▸ 完成下列練習:
**1.** 根據摘錄文字,回答下列問題:
(a) 執行邏輯解碼時,GetTransactionSnapshot 函數返回哪種快照?
(b) 如需長時間保持快照,調用者應調用哪兩個函數之一?
(c) 首次調用時,不允許哪種快照比事務快照更舊?
**2.** 判斷下列說法是否與摘錄文字相符,答「是」或「否」,並引用原文中起決定作用的字句:
(a) 返回值可能指向會被 CommandCounterIncrement() 修改的靜態存儲區。
(b) 執行邏輯解碼時,該事務仍需要非歷史快照。
(c) 首次調用時,catalog 快照可以比事務快照更舊。

▸ 摘錄文字:
GetTransactionSnapshot函數在事務處理中為新查詢獲得相應的快照.


/*
 * GetTransactionSnapshot
 *      Get the appropriate snapshot for a new query in a transaction.
 *      在事務處理中為新查詢獲得相應的快照
 *
 * Note that the return value may point at static storage that will be modified
 * by future calls and by CommandCounterIncrement().  Callers should call
 * RegisterSnapshot or PushActiveSnapshot on the returned snap if it is to be
 * used very long.
 * 注意返回值可能會指向將來調用和CommandCounterIncrement()函數修改的靜態存儲區.
 * 如需要長時間保持快照,調用者需要調用RegisterSnapshot或者PushActiveSnapshot函數記錄快照信息.
 */
Snapshot
GetTransactionSnapshot(void)
{
    /*
     * Return historic snapshot if doing logical decoding. We'll never need a
     * non-historic transaction snapshot in this (sub-)transaction, so there's
     * no need to be careful to set one up for later calls to
     * GetTransactionSnapshot().
     * 如執行邏輯解碼,則返回歷史快照.
     * 在該事務中,我們不需要非歷史快照,因此不需要為后續的GetTransactionSnapshot()調用小心配置
     */
    if (HistoricSnapshotActive())
    {
        Assert(!FirstSnapshotSet);
        return HistoricSnapshot;
    }
    /* First call in transaction? */
    //首次調用?
    if (!FirstSnapshotSet)
    {
        /*
         * Don't allow catalog snapshot to be older than xact snapshot.  Must
         * do this first to allow the empty-heap Assert to succeed.
         * 不允許catalog快照比事務快照更舊.
         * 必須首次執行該函數以確保empty-heap驗證是成功的.
         */
        InvalidateCatalogSnapshot();
        Assert(pairingheap_is_empty(&RegisteredSnapshots));
        Assert(FirstXactSnapshot == NULL);
        if (IsInParallelMode())

▸ 所給資料:
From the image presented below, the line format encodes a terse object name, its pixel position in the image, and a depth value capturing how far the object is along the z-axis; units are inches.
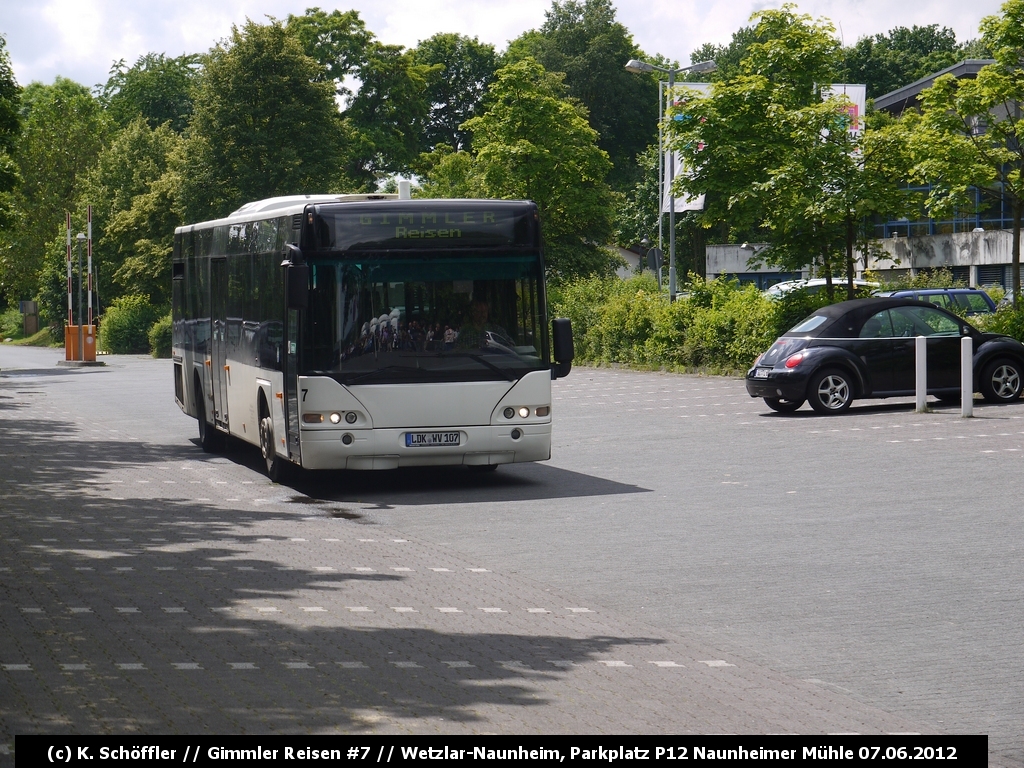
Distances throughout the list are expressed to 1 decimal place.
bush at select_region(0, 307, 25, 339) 4202.8
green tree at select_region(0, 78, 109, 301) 3907.5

▸ 參考答案:
**1.**
(a) 歷史快照(HistoricSnapshot)。
(b) RegisterSnapshot 或 PushActiveSnapshot。
(c) catalog 快照。

**2.**
(a) 是。「注意返回值可能會指向將來調用和CommandCounterIncrement()函數修改的靜態存儲區」
(b) 否。「在該事務中,我們不需要非歷史快照」
(c) 否。「不允許catalog快照比事務快照更舊」